It was announced this week that national installations company Anglian Home Improvements are to enter the triple glazing market full on by launching their own range of triple glazing. This is going to be in direct competition with Everest who have been pushing triple glazing for quite a while now. Check out the new Anglian advert:

It’s not a bad advert. They could have gone down the really cheesy route with it, but decided not to, which I’m glad of. Not a massive fan of the scrappage scheme thing at the end as it’s a tag on to the Government’s car scrappage scheme a few years ago which I think will cause quite a fair bit of confusion with the homeowner. If you’re going to advertise a discount or a sale, why not do it the traditional way? Either way though, a decent ad all round.

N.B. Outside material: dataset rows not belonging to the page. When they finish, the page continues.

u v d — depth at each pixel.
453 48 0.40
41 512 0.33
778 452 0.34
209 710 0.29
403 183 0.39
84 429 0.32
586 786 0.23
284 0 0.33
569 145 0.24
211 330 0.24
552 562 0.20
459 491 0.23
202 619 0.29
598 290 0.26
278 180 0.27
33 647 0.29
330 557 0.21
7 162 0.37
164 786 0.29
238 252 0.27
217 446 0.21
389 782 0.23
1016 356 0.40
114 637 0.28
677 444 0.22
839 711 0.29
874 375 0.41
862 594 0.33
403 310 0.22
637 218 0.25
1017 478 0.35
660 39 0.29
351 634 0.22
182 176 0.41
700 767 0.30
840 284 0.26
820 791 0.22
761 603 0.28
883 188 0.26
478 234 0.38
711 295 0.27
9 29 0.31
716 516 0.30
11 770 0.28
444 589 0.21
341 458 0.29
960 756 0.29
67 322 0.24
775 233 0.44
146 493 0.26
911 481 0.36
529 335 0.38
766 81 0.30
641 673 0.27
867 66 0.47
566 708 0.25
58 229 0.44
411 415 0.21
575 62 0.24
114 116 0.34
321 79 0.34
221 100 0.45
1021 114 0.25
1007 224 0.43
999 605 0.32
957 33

If the demand isn’t there, why not create it?

As I said above, Everest were first to this game quite a while ago now, and I can see their thinking. Get there first before anyone else does and when consumers start to think about triple glazing, they should be thinking of Everest first. However I think the rest of the industry was hesitant to jump on the bandwagon as the signs of demand for triple glazing were very weak at best, and it hasn’t got that much better in the last year or so. Still, the industry won’t wait for someone else to gain market share for too long, hence the entry to the market from Anglian.

The demand however is still weak. The Triple Glazing Question debate in April proved that there are some serious scientific doubts as to the benefits of triple glazing, as well as presenting some enormous logistical and pricing problems for many manufacturers to overcome. But the industry has spent a lot of money bringing triple glazing to the industry and cannot afford for it to fail. So if there demand isn’t quite there, why not give it a little nudge?

Honesty best way forward

It would still be nice for the industry to be honest about triple glazing with the customer though. It would be nice for us to show them when triple glazing becomes effective for their home and when it doesn’t. For example, it would be good for the industry to explain that the wider units (40mm or 44mm) in specially designed frames are the most effective form of triple glazing, as opposed to adapted forms of glazing made to fit frames traditionally used for double glazing.

I believe the demand for triple glazing is going to increase over the coming years, but only due to increased advertising of the product rather than natural demand from the general public.